§ Instructions for the task
Only one span of the listing below should come back. It runs from the line with "## Von-Neumann-Architektur" through the line with "weniger kompakt|**Codeform**|Kompakter Code|", and each of its lines must be reproduced exactly.

*** Begin section ***

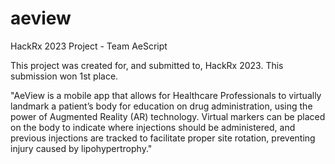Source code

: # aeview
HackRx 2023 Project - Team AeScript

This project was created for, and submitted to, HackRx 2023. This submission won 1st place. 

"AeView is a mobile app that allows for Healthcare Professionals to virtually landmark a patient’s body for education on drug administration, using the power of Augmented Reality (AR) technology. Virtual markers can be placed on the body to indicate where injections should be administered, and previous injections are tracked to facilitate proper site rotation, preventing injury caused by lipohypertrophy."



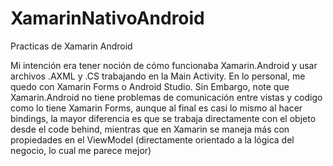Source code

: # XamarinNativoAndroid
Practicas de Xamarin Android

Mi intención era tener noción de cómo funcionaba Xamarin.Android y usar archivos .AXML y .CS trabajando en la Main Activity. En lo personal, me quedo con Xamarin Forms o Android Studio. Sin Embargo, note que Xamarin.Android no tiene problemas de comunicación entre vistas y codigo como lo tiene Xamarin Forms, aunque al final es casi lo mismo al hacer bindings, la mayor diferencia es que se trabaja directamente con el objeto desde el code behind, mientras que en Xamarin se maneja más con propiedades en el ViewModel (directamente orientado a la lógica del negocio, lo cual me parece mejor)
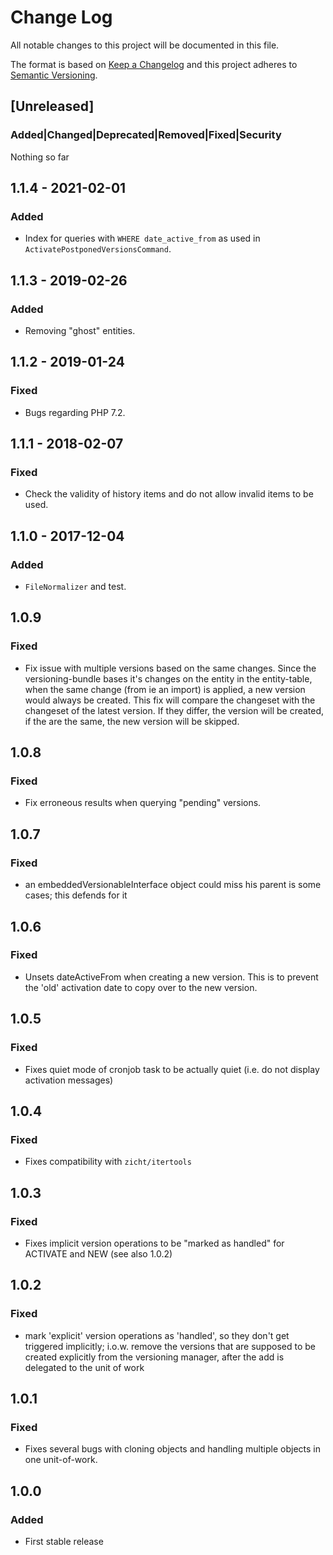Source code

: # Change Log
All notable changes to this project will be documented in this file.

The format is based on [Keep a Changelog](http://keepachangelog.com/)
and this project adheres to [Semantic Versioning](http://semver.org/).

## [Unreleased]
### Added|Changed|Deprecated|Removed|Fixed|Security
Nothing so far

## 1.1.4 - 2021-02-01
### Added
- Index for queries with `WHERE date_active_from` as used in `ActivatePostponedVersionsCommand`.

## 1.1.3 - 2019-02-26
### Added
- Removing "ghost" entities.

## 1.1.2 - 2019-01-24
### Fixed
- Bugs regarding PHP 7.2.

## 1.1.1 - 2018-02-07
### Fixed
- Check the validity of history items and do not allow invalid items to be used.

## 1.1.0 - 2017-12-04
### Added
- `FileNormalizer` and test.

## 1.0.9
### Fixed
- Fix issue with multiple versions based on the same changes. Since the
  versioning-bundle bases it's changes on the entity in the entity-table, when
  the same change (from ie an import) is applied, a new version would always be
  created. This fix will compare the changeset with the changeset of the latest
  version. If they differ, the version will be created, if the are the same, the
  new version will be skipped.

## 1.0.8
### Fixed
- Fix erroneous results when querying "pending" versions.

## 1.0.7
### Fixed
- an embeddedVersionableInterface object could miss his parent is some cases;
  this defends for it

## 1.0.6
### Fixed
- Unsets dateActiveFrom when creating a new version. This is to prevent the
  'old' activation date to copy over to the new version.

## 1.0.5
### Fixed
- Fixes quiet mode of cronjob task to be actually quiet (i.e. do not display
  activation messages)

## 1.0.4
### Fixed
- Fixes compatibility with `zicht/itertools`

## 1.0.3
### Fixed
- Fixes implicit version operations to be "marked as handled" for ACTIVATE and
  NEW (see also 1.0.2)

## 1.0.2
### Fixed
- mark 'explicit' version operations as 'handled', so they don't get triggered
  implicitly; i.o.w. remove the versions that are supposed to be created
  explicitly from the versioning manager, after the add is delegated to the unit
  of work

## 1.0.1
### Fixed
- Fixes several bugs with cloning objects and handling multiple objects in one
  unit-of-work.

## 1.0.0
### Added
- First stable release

*** End section ***
*** Begin section ***

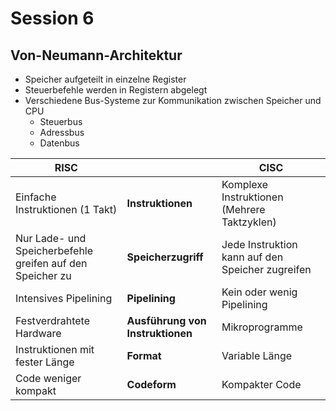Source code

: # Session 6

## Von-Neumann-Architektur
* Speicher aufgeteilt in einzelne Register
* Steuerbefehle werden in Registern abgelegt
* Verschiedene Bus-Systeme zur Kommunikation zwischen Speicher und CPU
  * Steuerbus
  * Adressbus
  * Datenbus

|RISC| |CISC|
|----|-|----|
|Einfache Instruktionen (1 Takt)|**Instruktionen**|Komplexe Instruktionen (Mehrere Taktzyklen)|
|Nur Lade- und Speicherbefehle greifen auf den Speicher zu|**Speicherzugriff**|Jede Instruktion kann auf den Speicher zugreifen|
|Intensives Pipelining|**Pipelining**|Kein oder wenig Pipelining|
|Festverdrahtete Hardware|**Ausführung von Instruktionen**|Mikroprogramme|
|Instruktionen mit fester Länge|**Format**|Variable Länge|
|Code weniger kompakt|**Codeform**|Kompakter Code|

*** End section ***

§ Written reply
## Von-Neumann-Architektur
* Speicher aufgeteilt in einzelne Register
* Steuerbefehle werden in Registern abgelegt
* Verschiedene Bus-Systeme zur Kommunikation zwischen Speicher und CPU
  * Steuerbus
  * Adressbus
  * Datenbus

|RISC| |CISC|
|----|-|----|
|Einfache Instruktionen (1 Takt)|**Instruktionen**|Komplexe Instruktionen (Mehrere Taktzyklen)|
|Nur Lade- und Speicherbefehle greifen auf den Speicher zu|**Speicherzugriff**|Jede Instruktion kann auf den Speicher zugreifen|
|Intensives Pipelining|**Pipelining**|Kein oder wenig Pipelining|
|Festverdrahtete Hardware|**Ausführung von Instruktionen**|Mikroprogramme|
|Instruktionen mit fester Länge|**Format**|Variable Länge|
|Code weniger kompakt|**Codeform**|Kompakter Code|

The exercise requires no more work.